EXERCISE DATA:
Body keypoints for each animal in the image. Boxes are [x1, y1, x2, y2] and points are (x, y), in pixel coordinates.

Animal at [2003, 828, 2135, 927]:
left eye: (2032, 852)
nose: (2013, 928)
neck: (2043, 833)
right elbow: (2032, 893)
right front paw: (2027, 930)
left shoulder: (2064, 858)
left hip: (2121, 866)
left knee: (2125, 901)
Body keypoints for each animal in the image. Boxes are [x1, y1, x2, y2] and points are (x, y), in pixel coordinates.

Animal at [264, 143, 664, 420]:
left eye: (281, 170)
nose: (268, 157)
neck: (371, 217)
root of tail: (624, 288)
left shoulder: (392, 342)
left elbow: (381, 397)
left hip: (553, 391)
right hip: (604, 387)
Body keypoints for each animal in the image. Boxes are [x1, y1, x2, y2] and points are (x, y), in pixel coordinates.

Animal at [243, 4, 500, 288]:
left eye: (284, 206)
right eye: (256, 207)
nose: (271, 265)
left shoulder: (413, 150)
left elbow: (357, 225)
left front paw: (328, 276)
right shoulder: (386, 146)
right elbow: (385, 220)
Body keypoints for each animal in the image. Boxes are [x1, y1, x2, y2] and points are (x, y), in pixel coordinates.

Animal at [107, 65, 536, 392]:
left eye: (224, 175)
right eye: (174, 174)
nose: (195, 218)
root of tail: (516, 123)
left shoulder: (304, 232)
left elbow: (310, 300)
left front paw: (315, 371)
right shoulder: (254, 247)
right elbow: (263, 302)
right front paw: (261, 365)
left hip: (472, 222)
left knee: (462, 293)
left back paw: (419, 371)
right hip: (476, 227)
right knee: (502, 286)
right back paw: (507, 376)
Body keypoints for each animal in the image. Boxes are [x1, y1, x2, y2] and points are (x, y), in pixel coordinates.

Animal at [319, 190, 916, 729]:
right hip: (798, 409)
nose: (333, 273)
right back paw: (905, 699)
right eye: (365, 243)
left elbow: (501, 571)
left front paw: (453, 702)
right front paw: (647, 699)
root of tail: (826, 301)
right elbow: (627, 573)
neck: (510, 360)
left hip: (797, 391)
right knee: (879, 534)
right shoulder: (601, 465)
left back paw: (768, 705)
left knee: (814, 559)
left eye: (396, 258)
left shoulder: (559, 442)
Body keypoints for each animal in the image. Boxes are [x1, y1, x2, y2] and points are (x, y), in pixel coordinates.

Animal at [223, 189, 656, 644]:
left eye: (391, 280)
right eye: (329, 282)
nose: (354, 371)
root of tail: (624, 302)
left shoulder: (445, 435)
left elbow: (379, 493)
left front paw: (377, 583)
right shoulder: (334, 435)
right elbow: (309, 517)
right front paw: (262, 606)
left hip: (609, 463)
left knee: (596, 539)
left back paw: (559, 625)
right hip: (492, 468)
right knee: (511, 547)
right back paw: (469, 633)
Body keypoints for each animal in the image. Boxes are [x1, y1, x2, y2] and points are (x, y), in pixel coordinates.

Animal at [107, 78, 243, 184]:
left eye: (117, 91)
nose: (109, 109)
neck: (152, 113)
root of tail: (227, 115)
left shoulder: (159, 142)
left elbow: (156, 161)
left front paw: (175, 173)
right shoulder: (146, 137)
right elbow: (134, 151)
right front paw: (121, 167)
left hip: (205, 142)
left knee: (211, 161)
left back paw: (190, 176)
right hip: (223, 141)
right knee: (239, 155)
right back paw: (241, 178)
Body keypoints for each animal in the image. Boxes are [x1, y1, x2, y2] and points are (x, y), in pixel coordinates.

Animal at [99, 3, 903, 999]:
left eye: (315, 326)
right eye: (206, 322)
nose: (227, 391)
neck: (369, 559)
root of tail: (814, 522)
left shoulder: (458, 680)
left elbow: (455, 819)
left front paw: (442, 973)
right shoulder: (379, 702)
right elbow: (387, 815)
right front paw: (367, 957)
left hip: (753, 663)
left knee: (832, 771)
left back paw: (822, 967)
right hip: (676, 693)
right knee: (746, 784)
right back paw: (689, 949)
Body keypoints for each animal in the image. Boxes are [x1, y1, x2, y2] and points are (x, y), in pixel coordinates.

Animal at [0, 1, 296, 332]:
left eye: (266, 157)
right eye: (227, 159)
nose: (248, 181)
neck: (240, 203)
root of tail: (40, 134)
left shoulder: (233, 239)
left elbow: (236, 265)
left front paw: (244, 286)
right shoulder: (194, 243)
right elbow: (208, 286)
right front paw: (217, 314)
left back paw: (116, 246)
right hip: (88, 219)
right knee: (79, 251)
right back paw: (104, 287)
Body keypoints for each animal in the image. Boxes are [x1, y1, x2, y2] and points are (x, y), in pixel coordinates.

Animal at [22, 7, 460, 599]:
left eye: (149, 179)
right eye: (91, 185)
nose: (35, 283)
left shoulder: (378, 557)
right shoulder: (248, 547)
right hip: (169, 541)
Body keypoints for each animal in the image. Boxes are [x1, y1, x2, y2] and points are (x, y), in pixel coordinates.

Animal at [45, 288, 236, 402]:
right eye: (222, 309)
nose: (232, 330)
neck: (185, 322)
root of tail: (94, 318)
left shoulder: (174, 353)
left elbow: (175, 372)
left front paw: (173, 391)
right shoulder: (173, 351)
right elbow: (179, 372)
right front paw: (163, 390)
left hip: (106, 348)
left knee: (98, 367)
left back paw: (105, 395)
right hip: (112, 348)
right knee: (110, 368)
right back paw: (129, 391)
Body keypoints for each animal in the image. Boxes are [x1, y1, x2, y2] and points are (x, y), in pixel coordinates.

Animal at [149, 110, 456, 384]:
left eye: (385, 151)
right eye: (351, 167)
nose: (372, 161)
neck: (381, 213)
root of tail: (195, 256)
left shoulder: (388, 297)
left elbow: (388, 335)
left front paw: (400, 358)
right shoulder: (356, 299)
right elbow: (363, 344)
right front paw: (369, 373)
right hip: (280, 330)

TASK:
Take the lines above from the first through the one containing "left shoulder: (2064, 858)" and reproduce them exactly; include nothing else.

TASK RESPONSE:
Body keypoints for each animal in the image. Boxes are [x1, y1, x2, y2] and points are (x, y), in pixel coordinates.

Animal at [2003, 828, 2135, 927]:
left eye: (2032, 852)
nose: (2013, 928)
neck: (2043, 833)
right elbow: (2032, 893)
right front paw: (2027, 930)
left shoulder: (2064, 858)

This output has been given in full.